The best-known tools of the backcountry snowboarding trade all deal with avalanche rescue - beacon, shovel and probe. But if you really plan to get out there, you should be prepared for other types of emergencies. A survival kit with things like firestarting gear, navigation equipment, emergency shelter and multi-tool is a must.
On its latest installment of Every Third Thursday, a monthly Web series, Signal Snowboards decided to build that survival kit (or at least part of it) into the snowboard itself. They started with the idea of a splitboard, which is a snowboard that splits into two skis to allow backcountry snowboarders to ski up the mountain and then snowboard down. Instead of two pieces, the Survivor is split into three pieces, with the middle piece utilizing the board's natural curve as a shovel. The two outside pieces work as small skis.

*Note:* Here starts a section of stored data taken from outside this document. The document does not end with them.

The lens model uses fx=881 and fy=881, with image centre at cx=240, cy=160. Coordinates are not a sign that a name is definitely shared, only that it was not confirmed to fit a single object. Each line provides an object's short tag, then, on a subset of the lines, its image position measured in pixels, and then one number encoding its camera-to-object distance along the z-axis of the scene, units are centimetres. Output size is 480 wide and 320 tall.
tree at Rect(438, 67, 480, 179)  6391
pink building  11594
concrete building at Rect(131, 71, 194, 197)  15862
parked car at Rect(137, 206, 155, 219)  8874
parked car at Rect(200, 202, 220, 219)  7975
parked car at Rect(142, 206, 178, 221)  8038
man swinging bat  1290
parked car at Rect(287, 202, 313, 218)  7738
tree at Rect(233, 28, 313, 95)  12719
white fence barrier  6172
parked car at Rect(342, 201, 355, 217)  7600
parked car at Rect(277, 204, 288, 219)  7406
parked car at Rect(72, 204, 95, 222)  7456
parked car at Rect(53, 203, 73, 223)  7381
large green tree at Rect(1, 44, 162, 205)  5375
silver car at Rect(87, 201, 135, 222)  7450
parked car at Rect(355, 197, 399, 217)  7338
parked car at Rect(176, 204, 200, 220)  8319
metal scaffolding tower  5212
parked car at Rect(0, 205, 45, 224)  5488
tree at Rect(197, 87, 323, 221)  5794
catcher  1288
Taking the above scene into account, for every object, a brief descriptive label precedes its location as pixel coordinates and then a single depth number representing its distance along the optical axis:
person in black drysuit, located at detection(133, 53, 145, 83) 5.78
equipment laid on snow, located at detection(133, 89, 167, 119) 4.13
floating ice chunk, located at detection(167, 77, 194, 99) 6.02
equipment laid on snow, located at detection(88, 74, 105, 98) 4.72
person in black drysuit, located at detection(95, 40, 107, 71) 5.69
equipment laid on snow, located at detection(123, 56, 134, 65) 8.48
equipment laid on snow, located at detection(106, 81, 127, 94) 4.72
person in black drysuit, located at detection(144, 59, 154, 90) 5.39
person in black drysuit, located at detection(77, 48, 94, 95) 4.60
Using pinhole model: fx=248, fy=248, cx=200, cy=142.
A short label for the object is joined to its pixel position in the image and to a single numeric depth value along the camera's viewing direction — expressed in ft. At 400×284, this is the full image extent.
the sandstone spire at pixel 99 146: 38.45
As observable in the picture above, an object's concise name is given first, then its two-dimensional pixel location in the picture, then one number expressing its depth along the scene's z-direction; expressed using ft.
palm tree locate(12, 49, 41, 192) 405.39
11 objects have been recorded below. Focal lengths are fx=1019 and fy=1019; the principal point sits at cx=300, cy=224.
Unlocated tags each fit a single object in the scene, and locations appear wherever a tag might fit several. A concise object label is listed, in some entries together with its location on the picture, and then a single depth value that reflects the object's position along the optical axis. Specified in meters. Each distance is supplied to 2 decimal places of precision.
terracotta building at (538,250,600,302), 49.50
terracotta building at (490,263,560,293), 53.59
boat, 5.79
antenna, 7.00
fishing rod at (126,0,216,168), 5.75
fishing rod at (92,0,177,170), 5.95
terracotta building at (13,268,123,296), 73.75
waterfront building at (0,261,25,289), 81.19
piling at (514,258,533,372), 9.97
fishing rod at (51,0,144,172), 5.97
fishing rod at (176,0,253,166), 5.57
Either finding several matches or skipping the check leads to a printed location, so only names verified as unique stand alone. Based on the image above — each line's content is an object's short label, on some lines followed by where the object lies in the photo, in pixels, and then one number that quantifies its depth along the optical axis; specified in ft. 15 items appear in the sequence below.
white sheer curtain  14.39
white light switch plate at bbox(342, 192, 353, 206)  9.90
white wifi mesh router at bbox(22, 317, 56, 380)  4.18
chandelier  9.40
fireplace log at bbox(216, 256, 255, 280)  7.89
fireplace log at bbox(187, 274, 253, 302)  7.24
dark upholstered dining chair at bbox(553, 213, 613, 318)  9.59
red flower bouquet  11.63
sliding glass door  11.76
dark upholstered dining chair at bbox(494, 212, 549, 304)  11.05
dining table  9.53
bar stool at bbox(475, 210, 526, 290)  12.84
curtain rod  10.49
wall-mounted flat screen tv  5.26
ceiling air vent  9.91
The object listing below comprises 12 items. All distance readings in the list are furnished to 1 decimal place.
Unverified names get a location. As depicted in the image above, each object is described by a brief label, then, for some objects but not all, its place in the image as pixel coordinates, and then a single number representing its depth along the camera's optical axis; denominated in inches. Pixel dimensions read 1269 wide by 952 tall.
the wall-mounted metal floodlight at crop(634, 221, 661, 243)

From this basic triple-split design, Signal added all kinds of a peripheral gear. A retractable saw blade in one of the skis makes for what looks like a rather large, capable saw for cutting firewood. A flint mounted to the side of the snowboard lets you start a fire. A built-in compass and thermometer give you important readings about your environment. The board's base is done up in "rescue me" orange with an SOS sign. In the end, the board addresses three of the 10 essentials - navigation (compass), fire (flint), and emergency shelter (shovel for building snow cave).

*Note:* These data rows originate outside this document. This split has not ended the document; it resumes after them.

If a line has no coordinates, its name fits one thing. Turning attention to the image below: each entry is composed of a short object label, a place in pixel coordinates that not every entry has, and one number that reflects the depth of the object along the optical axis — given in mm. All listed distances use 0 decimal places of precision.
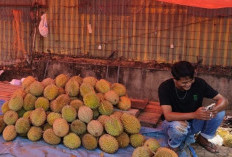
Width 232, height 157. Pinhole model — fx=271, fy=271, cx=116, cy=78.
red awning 4457
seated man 3494
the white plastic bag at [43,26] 7074
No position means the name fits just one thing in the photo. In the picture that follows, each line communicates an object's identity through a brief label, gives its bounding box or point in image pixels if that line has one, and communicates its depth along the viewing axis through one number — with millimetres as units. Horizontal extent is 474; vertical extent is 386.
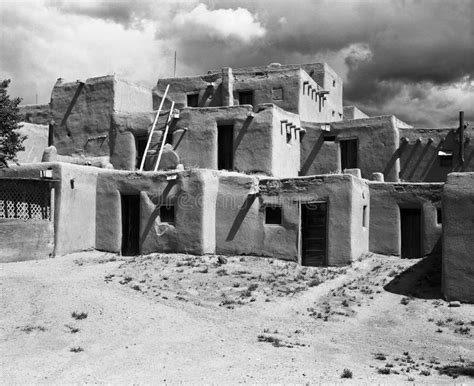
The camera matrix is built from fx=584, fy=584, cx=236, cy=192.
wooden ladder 24953
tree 19875
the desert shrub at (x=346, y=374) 10570
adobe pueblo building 20172
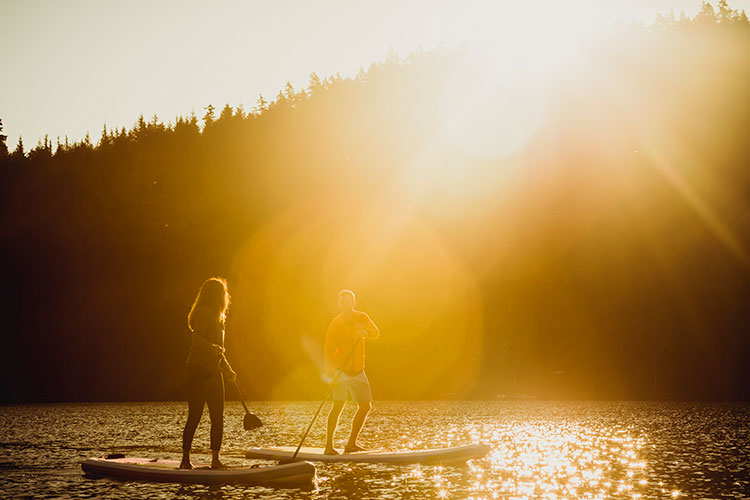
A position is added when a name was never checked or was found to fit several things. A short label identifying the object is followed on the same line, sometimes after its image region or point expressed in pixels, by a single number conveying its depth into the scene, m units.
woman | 11.37
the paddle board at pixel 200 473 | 10.35
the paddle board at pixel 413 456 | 12.72
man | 13.45
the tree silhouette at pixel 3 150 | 92.26
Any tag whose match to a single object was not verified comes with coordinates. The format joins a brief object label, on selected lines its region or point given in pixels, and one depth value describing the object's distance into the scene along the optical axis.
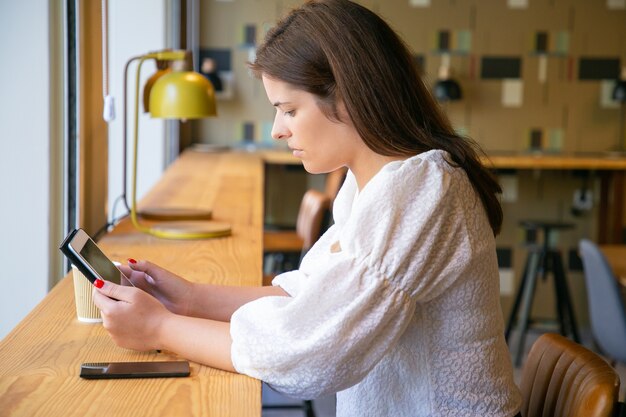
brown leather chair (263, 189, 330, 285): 3.45
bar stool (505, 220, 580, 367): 4.31
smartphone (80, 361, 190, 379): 1.12
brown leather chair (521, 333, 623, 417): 1.21
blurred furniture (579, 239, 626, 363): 3.06
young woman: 1.10
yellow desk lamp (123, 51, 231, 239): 2.14
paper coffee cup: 1.35
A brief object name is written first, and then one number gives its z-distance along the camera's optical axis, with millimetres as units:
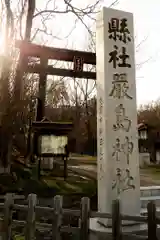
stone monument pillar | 6066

With everything going on in the survival aspect of the board, it's easy to forget that this thing is a snowboard first and foremost. And even in that element, it brings multiple functions. Not only do all three pieces clip together to create a regular snowboard, but the two skis can be connected without the middle shovel component, making a smaller, lighter powder surfer for having a little fun in deep snow.

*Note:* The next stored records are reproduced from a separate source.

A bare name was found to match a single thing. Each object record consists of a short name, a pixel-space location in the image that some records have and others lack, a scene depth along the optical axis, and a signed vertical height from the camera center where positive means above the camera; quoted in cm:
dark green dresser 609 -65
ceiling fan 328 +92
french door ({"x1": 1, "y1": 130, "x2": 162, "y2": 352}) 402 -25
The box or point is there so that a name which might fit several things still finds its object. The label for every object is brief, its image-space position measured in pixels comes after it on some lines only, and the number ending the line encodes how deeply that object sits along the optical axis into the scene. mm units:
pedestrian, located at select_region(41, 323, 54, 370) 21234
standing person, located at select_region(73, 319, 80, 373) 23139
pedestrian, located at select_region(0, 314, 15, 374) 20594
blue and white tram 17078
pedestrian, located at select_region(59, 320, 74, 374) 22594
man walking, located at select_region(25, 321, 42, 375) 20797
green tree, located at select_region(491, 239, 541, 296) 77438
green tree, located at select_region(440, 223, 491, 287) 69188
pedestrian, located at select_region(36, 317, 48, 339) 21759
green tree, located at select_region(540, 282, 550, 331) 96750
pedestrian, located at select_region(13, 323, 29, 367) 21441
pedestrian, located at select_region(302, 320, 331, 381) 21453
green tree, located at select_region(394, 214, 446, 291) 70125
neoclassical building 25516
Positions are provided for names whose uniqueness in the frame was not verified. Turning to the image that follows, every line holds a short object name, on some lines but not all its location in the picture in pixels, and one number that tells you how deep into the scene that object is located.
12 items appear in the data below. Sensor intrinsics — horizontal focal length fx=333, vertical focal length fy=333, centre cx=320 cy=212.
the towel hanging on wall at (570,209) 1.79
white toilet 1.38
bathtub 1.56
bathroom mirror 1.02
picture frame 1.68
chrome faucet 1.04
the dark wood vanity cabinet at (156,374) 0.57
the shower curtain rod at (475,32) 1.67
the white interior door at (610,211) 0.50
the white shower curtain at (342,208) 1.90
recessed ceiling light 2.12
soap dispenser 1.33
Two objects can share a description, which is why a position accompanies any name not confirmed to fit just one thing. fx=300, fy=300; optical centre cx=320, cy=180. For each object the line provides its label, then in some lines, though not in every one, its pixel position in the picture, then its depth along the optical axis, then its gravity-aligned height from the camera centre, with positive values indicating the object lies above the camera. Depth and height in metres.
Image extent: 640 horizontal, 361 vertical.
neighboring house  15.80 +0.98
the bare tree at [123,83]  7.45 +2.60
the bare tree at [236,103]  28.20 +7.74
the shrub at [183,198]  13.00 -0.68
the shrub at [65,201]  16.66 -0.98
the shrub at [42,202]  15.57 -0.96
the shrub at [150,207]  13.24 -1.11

After building the board, the crew took it to Colorado's Berthoud Pass and used it both for shredding and shoveling together a massive, nine-man snow cave/fortress. Testers admitted that the ride was a little soft and awkward because of the three-piece design and inner metal edges, but given all it can do, it seems fun enough. The shovel looks solid enough for doing work on the snow cave (it got plenty of help from more traditional shovels), but it doesn't look like a suitable replacement for an actual avalanche shovel. There's no footage of the saw spitting out firewood or the flint sparking the campfire, so we're not so sure how those worked out in real life.